Llegaron a la primera terraza, donde los centinelas preguntaron quién pasaba; y Emily, tras responder, caminó hacia la muralla este, a cuya entrada fueron detenidas de nuevo; y, tras replicar una vez más, fueron autorizadas a seguir. Pero Emily se sintió inquieta al exponerse a la discreción de aquellos hombres a aquella hora, e impaciente por acabar con el asunto, aceleró el paso para encontrarse con Bamardine. Aún no había llegado. Se apoyó pensativa en el muro y esperó. El anochecer se extendía profundamente todo alrededor, mezclando en confusión el valle, las montañas y los bosques, cuyas altas copas, agitadas por la brisa de la tarde, aportaban los únicos sonidos que rompían el silencio, excepto un leve coro de voces distantes que procedía del interior del castillo.
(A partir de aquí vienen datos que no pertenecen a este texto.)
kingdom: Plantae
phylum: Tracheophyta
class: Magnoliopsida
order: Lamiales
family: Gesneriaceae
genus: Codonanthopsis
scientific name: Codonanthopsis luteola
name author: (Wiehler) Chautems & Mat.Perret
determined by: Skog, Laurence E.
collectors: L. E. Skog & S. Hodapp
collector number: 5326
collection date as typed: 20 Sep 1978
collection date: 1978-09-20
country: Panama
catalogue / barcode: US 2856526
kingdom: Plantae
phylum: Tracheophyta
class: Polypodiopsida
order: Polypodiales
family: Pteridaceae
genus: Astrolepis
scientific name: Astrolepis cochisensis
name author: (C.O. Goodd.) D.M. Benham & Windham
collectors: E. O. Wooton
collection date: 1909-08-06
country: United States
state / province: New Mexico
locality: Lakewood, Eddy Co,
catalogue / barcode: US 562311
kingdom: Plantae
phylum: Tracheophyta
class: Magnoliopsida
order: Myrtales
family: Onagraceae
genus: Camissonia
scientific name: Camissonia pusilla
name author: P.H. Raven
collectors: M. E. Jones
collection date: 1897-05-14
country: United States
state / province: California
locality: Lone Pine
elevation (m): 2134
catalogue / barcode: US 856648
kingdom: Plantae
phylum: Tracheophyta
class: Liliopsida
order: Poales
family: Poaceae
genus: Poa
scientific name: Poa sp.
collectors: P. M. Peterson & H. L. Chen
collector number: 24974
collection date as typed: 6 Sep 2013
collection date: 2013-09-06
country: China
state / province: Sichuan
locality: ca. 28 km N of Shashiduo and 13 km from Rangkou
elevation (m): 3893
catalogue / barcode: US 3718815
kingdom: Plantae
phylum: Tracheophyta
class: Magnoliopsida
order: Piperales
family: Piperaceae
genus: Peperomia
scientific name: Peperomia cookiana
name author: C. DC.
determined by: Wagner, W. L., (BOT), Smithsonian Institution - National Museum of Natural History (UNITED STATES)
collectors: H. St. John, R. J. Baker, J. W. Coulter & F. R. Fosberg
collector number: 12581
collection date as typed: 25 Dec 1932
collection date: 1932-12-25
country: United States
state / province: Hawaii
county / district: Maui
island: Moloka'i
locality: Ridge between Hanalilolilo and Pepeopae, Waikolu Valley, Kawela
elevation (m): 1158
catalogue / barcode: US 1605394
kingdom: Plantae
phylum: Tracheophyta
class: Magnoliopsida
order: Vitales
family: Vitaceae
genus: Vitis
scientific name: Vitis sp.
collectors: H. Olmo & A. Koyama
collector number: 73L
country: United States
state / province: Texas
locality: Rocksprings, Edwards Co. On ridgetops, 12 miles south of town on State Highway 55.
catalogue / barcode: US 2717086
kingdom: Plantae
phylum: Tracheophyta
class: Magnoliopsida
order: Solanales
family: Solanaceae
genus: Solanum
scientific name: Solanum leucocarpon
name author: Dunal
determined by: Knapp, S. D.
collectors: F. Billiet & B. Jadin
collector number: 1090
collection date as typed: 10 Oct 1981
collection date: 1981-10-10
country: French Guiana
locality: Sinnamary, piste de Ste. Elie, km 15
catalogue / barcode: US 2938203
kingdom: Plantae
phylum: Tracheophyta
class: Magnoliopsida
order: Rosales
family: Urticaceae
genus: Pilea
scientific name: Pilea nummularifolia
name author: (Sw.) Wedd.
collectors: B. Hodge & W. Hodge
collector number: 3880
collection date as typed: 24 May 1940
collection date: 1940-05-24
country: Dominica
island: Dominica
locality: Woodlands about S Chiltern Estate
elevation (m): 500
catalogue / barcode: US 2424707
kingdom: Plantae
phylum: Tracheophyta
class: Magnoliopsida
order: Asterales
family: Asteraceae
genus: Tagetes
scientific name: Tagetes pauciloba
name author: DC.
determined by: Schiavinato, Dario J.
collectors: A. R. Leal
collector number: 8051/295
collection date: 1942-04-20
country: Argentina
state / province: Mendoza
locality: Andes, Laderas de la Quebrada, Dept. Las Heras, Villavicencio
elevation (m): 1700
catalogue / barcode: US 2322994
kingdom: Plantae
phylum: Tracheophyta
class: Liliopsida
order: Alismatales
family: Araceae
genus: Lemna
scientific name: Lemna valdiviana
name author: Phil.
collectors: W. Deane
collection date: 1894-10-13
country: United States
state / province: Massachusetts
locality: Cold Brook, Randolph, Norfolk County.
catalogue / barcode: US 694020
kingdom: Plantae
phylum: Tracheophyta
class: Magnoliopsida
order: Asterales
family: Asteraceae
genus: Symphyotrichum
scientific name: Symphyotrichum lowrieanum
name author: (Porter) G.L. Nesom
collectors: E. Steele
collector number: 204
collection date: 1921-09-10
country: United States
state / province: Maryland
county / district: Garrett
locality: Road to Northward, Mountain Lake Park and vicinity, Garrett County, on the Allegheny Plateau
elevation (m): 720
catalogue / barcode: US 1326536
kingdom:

—¿Qué voces son ésas? —dijo Emily mientras las escuchaba temerosa.
—Es el signor y sus invitados, que lo celebran —replicó Annette.
—¡Dios mío! —pensó Emily—, ¿cómo puede estar tan alegre el corazón de ese hombre, cuando es responsable de haber hecho otro tan desgraciado, si mi tía sigue sufriendo aún por su maldad? ¡Oh! ¡Cualesquiera que sean mis sufrimientos, que mi corazón no se endurezca nunca ante los de los demás!
Miró con horror hacia el torreón del este, que estaba próximo a ella. Se veía una luz a través de las troneras de la habitación de abajo, pero las de arriba estaban a oscuras. Advirtió que había una persona que se movía con una lámpara por la habitación inferior; pero el hecho no aportaba esperanza alguna relativa a madame Montoni, a la que había buscado en vano en aquella habitación, que parecía contener únicamente pertrechos de los soldados. Emily, no obstante, decidió acercarse a la puerta exterior del torreón tan pronto como Bamardine se hubiera retirado; y, si estaba sin cerrojos, intentar de nuevo descubrir el paradero de su tía.